L’histoire est à peu près toujours la même. Au début, depuis sa chambre d’ado, un étudiant a des gros soucis pour diffuser ses vidéos sur le web. A l’issue d’un repas arrosé, il décide de monter un site pour mettre en ligne ses productions et, accessoirement, héberger celle des autres. Acte II: la qualité moyenne de ces films «amateur» s’avère très vite désarmante. Acte III: après un temps d’adaptation, les internautes découvrent un nouvel usage et commencent à diffuser des contenus soumis au droit d'auteur. Le trafic explose, les ayants droits bombardent de mails et la petite start-up doit embaucher une armée de juristes.
Comme YouTube, comme Dailymotion, Justin.tv partait d’une démarche toute personnelle. En mars 2007, Justin Kan, un jeune entrepreneur américain, décide de brancher sa webcam 24h/24h et de diffuser sa vie sur son propre site. Sous ses faux airs de lofteur 2.0, le startupeur vient ni plus ni moins de créer le YouTube du live vidéo. La plateforme sera ensuite ouverte au public en octobre 2007, permettant à n’importe qui de créer sa chaîne de télé personnelle. On y trouve de tout: de vraies créations, mais aussi des dessinateurs qui se filment en train de dessiner ou des travailleurs qui se filment en train de travailler. Et l’ennui guette.

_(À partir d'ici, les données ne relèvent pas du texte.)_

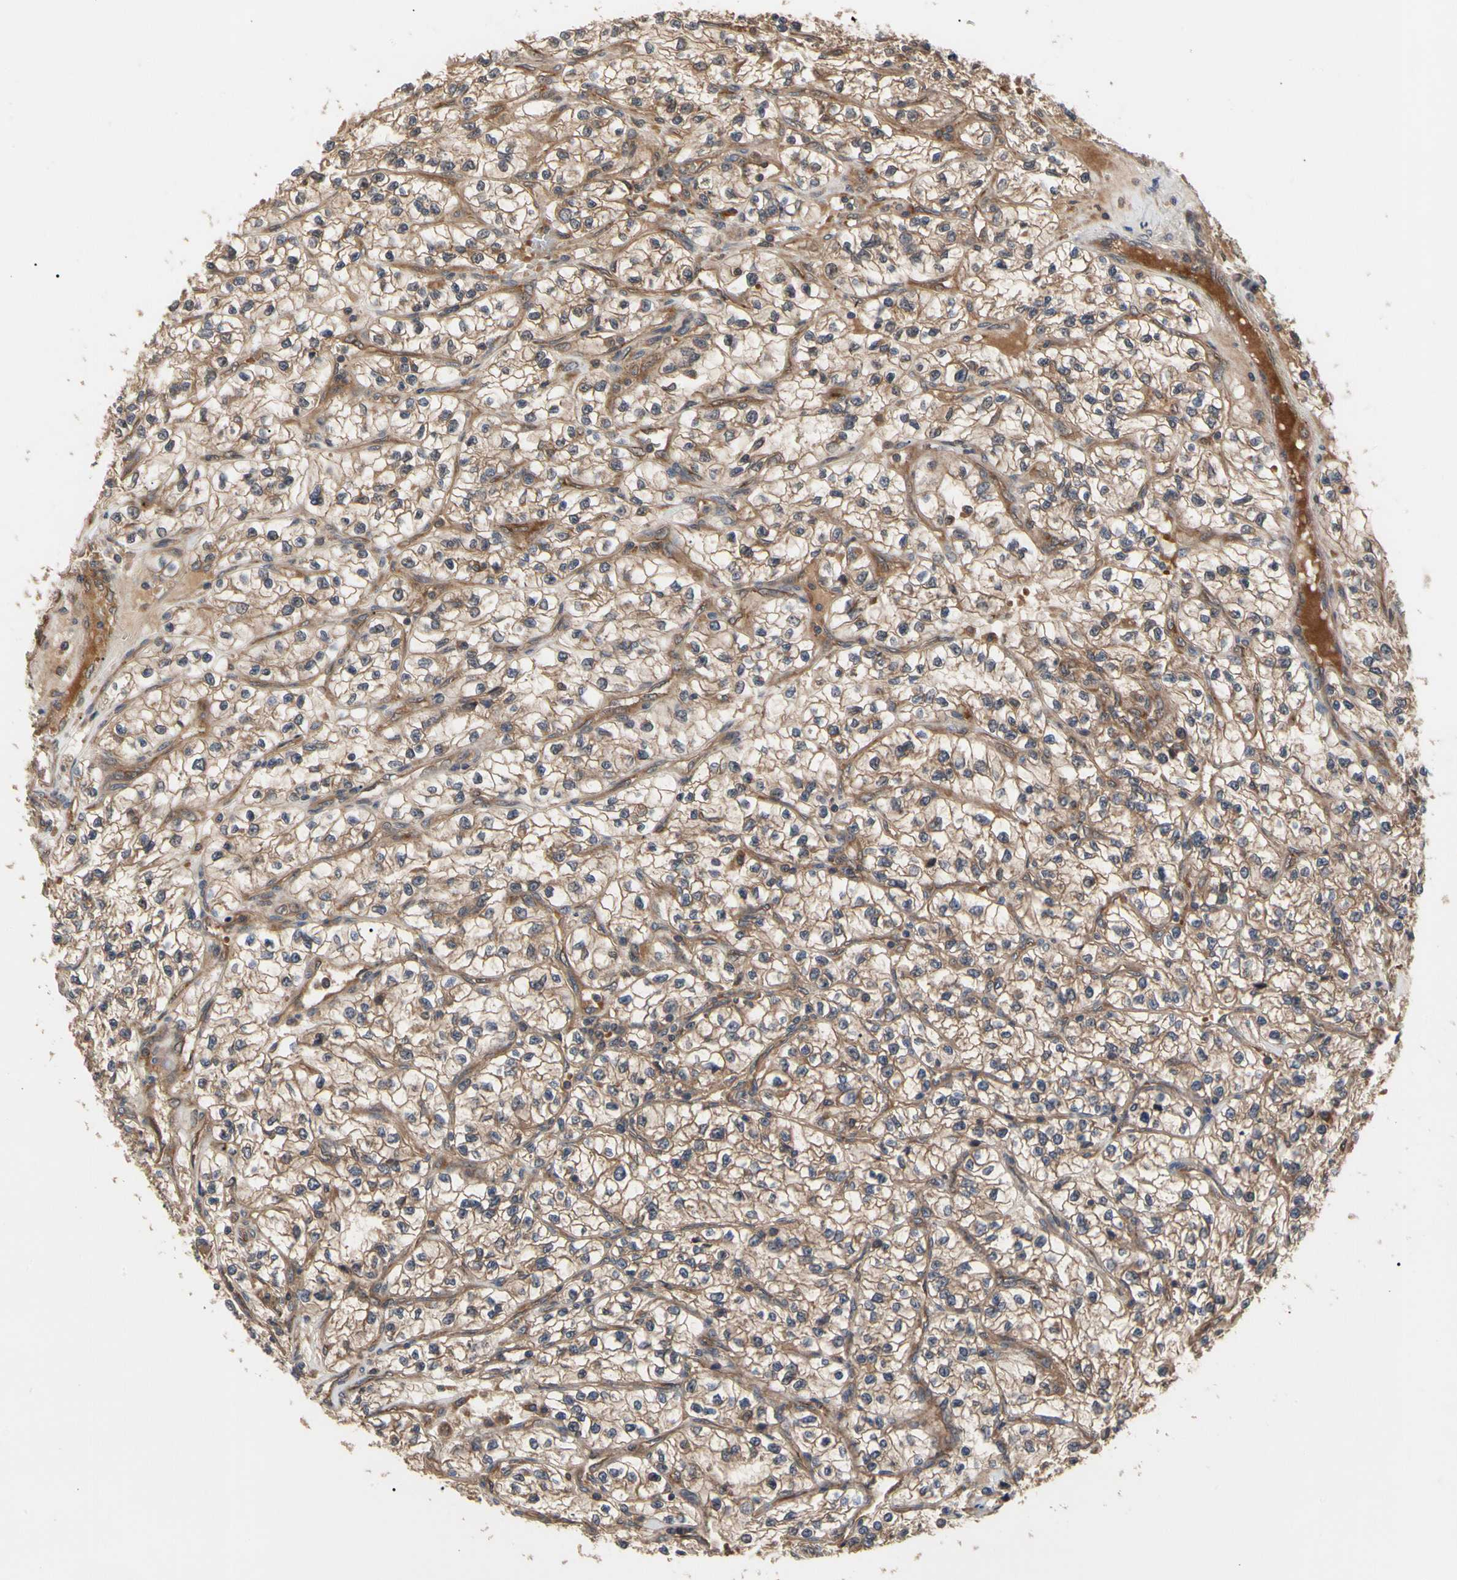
{"staining": {"intensity": "moderate", "quantity": ">75%", "location": "cytoplasmic/membranous"}, "tissue": "renal cancer", "cell_type": "Tumor cells", "image_type": "cancer", "snomed": [{"axis": "morphology", "description": "Adenocarcinoma, NOS"}, {"axis": "topography", "description": "Kidney"}], "caption": "Immunohistochemical staining of renal adenocarcinoma reveals medium levels of moderate cytoplasmic/membranous protein expression in approximately >75% of tumor cells.", "gene": "CYTIP", "patient": {"sex": "female", "age": 57}}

Fin de l'acte II et début de l'acte III.
Le principal intérêt de Justin.tv arrivera plus tard quand des petits malins auront l’idée de brancher leur télévision dessus. Avec quelques secondes de décalage, ils peuvent ainsi diffuser n’importe quelle chaîne en direct. Pour cela, pas plus de 30 euros d’investissement: 20 euros pour une carte de capture vidéo bon marché et une dizaine d’euros pour acheter le cordon reliant la télé à l’ordinateur. Les films étant déjà abondamment diffusés sur le web (en peer-to-peer ou en streaming), en Europe, c’est le football, autre produit d’appel des chaînes payantes, qui va logiquement se trouver en première ligne du live-piratage.
L’histoire de la diffusion illégale des matchs de foot ne commence pas avec Justin.tv. Mais Justin, c’est le piratage expliqué à mon grand-père. Auparavant, il fallait passer par des logiciels de peer-to-peer diffusant des chaînes chinoises que la pression internationale n’a jamais réussi à faire fermer. La manipulation nécessitait d’avoir passé une bonne heure à fouiller sur des forums spécialisés. Une grosse barrière à l’entrée. Avec Justin, il suffit de taper le nom du match dans le moteur de recherche du site et toutes les chaînes qui diffusent la rencontre apparaissent. Si mon grand-père a oublié l’adresse de Justin.tv, aucun problème, il peut taper «Monaco Lyon streaming» sur Google et il s’y retrouvera.
La qualité d’image et de son est encore loin d’être parfaite, il faut parfois recharger la page pour relancer la diffusion mais l’étudiant qui n’a pas l’argent pour payer un abonnement à Canal + s’y retrouve largement. D’après les décomptes du Point, la soirée multiplex de Ligue 1 du 23 mai aurait été suivie par 79.000 internautes sur Justin.tv. Le chiffre est invérifiable, mais vu l’activité ce soir-là sur le site, on ne devait pas en être très loin. D’autant que la statistique ne prend pas en compte les autres sites de live-streaming, eux aussi très actifs: Ustream, Livestream ou le français BlogVideo.tv.
Canal +, qui se fait très discret sur le sujet, refusant toute interview, a fait le ménage sur Justin. Une semaine plus tard, pour la dernière soirée de championnat, les requêtes «multiplex» ou «Ligue 1» ne renvoient sur aucune vidéo valable. Pour faire disparaître les diffusions illégales, Canal + (ou la Ligue professionnelle de football, tenue de faire respecter les droits télé) ne dispose que d’une arme juridique, qui a déjà prouvé son incapacité à juguler le piratage: en droit français, c’est aux ayants droits de repérer les contenus délictueux et d’en informer l’hébergeur, qui est alors tenu de supprimer ce contenu.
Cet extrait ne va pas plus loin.